(EXERCISE DATA)

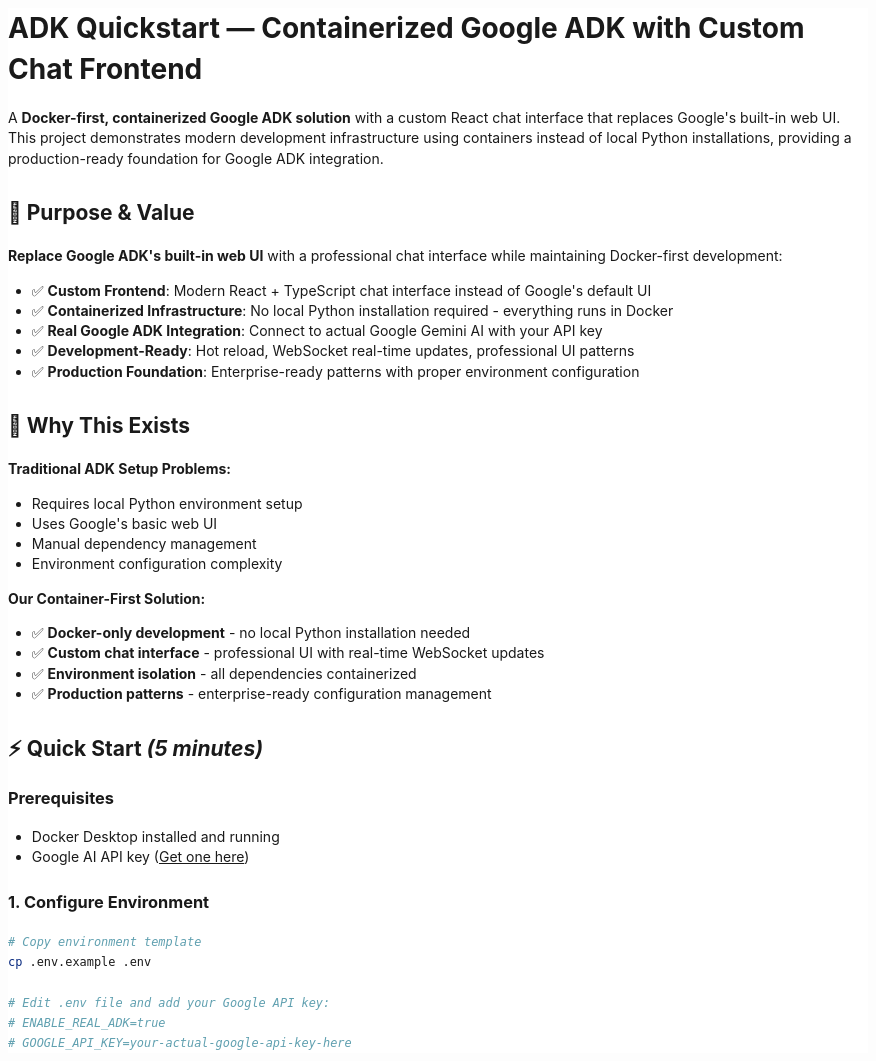 # ADK Quickstart — Containerized Google ADK with Custom Chat Frontend

A **Docker-first, containerized Google ADK solution** with a custom React chat interface that replaces Google's built-in web UI. This project demonstrates modern development infrastructure using containers instead of local Python installations, providing a production-ready foundation for Google ADK integration.

## 🎯 **Purpose & Value**

**Replace Google ADK's built-in web UI** with a professional chat interface while maintaining Docker-first development:

- ✅ **Custom Frontend**: Modern React + TypeScript chat interface instead of Google's default UI
- ✅ **Containerized Infrastructure**: No local Python installation required - everything runs in Docker
- ✅ **Real Google ADK Integration**: Connect to actual Google Gemini AI with your API key
- ✅ **Development-Ready**: Hot reload, WebSocket real-time updates, professional UI patterns
- ✅ **Production Foundation**: Enterprise-ready patterns with proper environment configuration

## 🚀 **Why This Exists**

**Traditional ADK Setup Problems:**
- Requires local Python environment setup
- Uses Google's basic web UI
- Manual dependency management
- Environment configuration complexity

**Our Container-First Solution:**
- ✅ **Docker-only development** - no local Python installation needed
- ✅ **Custom chat interface** - professional UI with real-time WebSocket updates
- ✅ **Environment isolation** - all dependencies containerized
- ✅ **Production patterns** - enterprise-ready configuration management

## ⚡ **Quick Start** *(5 minutes)*

### Prerequisites
- Docker Desktop installed and running
- Google AI API key ([Get one here](https://aistudio.google.com/app/apikey))

### 1. Configure Environment
```bash
# Copy environment template
cp .env.example .env

# Edit .env file and add your Google API key:
# ENABLE_REAL_ADK=true
# GOOGLE_API_KEY=your-actual-google-api-key-here
```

(End EXERCISE DATA)

Print every line of the listing exactly, please, and leave the images out.

— ANSWER TO THE PROBLEM —
 # ADK Quickstart — Containerized Google ADK with Custom Chat Frontend

A **Docker-first, containerized Google ADK solution** with a custom React chat interface that replaces Google's built-in web UI. This project demonstrates modern development infrastructure using containers instead of local Python installations, providing a production-ready foundation for Google ADK integration.

## 🎯 **Purpose & Value**

**Replace Google ADK's built-in web UI** with a professional chat interface while maintaining Docker-first development:

- ✅ **Custom Frontend**: Modern React + TypeScript chat interface instead of Google's default UI
- ✅ **Containerized Infrastructure**: No local Python installation required - everything runs in Docker
- ✅ **Real Google ADK Integration**: Connect to actual Google Gemini AI with your API key
- ✅ **Development-Ready**: Hot reload, WebSocket real-time updates, professional UI patterns
- ✅ **Production Foundation**: Enterprise-ready patterns with proper environment configuration

## 🚀 **Why This Exists**

**Traditional ADK Setup Problems:**
- Requires local Python environment setup
- Uses Google's basic web UI
- Manual dependency management
- Environment configuration complexity

**Our Container-First Solution:**
- ✅ **Docker-only development** - no local Python installation needed
- ✅ **Custom chat interface** - professional UI with real-time WebSocket updates
- ✅ **Environment isolation** - all dependencies containerized
- ✅ **Production patterns** - enterprise-ready configuration management

## ⚡ **Quick Start** *(5 minutes)*

### Prerequisites
- Docker Desktop installed and running
- Google AI API key ([Get one here](https://aistudio.google.com/app/apikey))

### 1. Configure Environment
```bash
# Copy environment template
cp .env.example .env

# Edit .env file and add your Google API key:
# ENABLE_REAL_ADK=true
# GOOGLE_API_KEY=your-actual-google-api-key-here
```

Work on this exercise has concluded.